## YOUR ASSIGNMENT
Only the lines holding "Airport" are wanted. Copy every one from the records below.
□ □ □
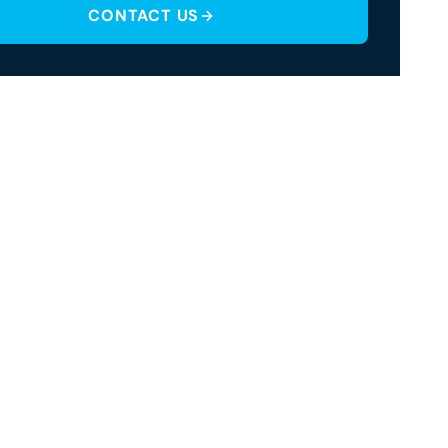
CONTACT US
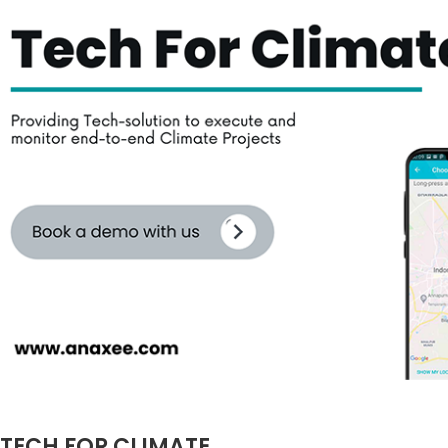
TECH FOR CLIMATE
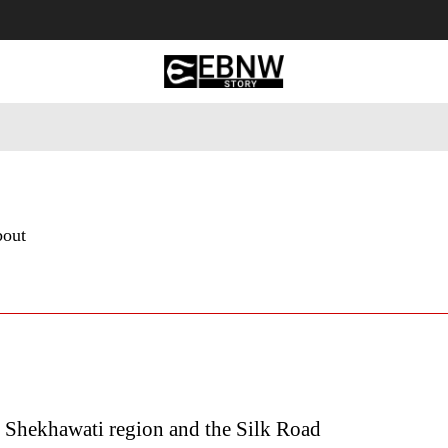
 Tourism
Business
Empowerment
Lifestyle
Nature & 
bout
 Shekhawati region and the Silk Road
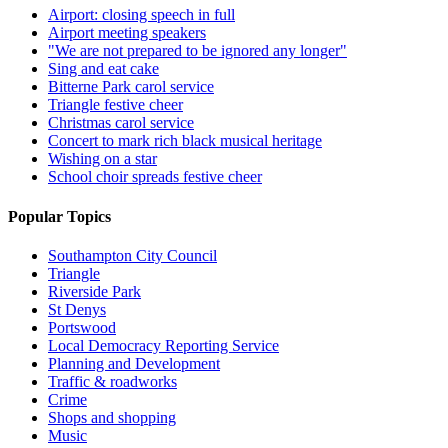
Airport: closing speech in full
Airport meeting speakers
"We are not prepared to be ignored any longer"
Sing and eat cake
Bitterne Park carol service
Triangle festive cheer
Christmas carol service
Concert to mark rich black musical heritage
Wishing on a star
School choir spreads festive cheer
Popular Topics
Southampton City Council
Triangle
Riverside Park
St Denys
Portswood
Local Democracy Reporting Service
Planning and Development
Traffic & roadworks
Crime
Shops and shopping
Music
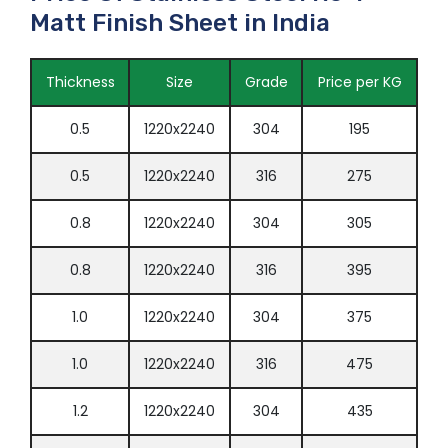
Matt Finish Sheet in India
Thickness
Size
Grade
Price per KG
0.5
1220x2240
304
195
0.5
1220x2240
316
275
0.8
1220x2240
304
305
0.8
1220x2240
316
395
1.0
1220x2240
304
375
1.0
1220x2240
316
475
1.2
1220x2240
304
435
□ □ □
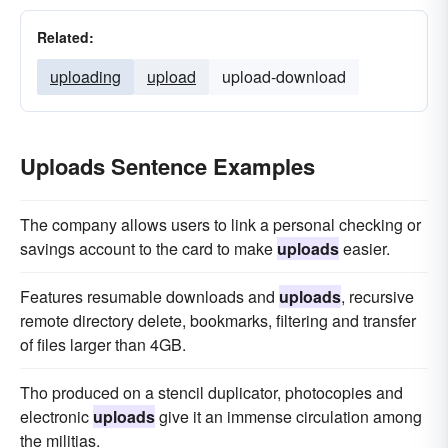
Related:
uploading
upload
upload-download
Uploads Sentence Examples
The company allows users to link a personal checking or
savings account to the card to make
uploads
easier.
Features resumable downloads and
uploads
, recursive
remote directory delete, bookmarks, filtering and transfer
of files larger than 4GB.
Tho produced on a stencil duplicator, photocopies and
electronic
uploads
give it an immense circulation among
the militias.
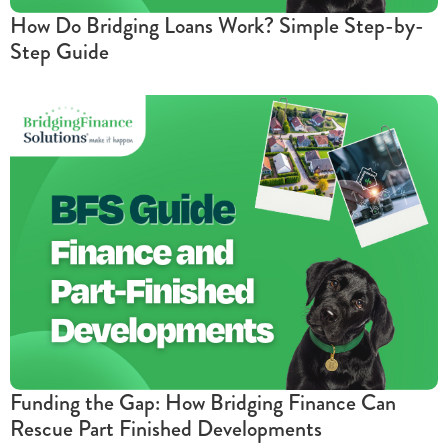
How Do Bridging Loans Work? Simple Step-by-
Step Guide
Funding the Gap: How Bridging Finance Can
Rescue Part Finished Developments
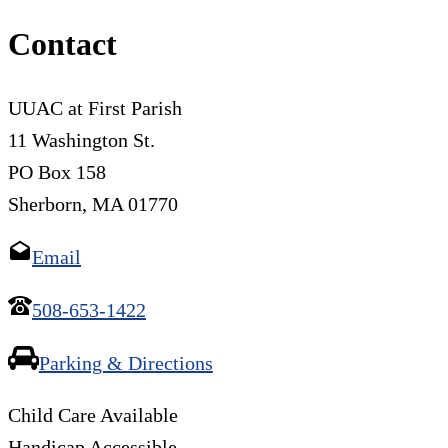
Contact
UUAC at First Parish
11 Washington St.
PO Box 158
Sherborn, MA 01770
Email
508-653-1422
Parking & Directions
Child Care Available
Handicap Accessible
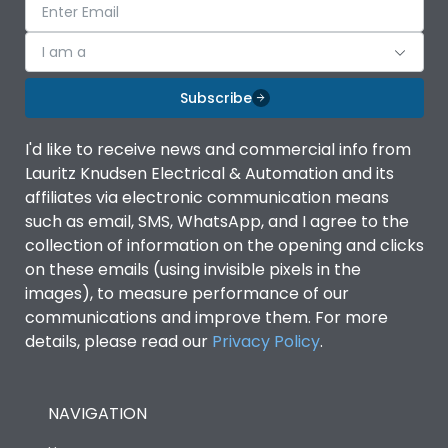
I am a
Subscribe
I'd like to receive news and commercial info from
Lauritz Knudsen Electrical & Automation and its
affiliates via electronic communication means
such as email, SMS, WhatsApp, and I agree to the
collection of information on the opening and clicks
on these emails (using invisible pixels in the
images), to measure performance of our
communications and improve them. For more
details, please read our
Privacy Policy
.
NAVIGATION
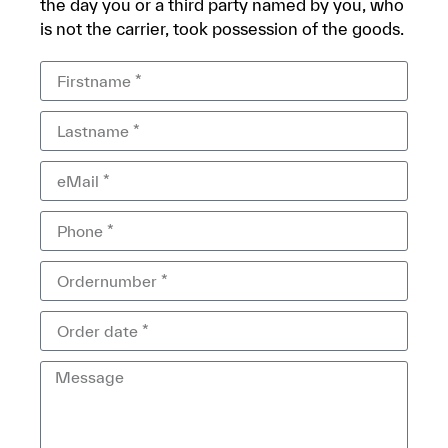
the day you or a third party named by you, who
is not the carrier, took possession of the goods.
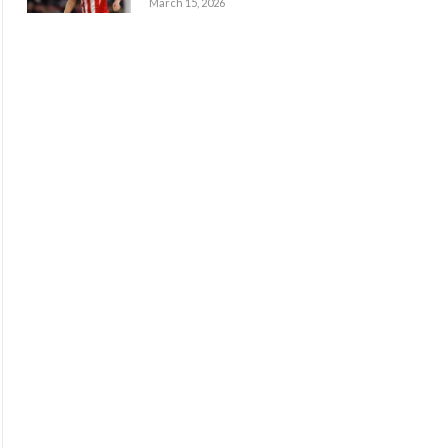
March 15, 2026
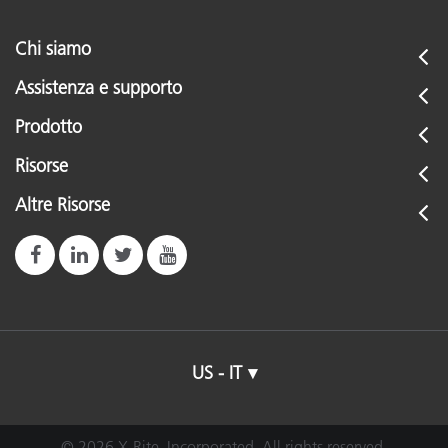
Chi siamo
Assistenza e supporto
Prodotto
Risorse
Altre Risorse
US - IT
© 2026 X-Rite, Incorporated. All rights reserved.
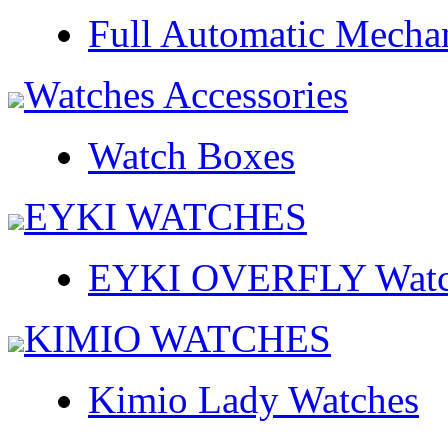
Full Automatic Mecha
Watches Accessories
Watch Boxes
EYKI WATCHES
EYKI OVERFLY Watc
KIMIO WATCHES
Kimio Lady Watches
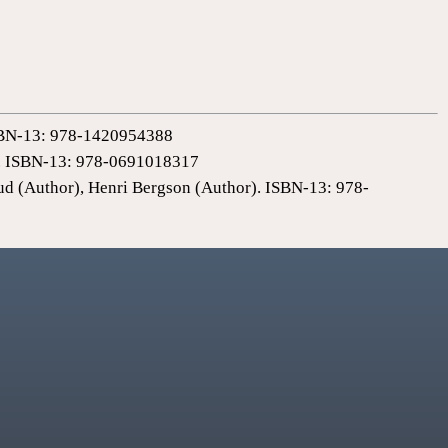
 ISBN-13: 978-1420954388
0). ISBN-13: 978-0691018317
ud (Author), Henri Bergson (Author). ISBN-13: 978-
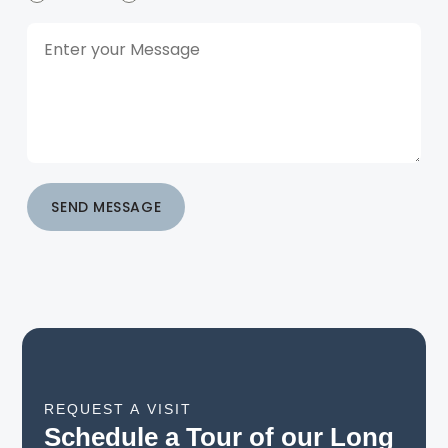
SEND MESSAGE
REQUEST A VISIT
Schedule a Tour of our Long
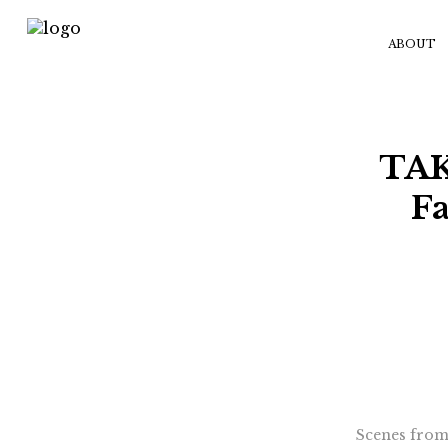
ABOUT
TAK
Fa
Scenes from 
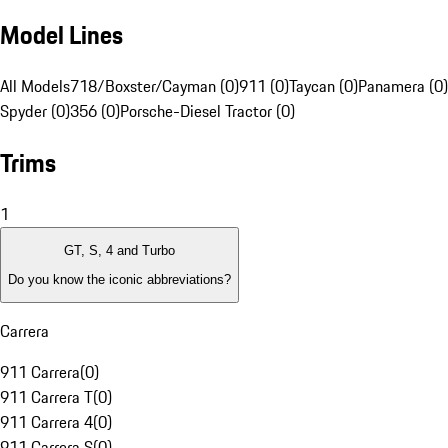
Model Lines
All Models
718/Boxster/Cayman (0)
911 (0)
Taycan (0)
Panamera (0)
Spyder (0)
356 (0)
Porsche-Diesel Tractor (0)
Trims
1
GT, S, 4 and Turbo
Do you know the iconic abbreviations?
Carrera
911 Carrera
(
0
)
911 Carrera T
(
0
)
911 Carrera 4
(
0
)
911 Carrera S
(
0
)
□ □ □
## THE ANSWER
Airport: closing speech in full
Airport meeting speakers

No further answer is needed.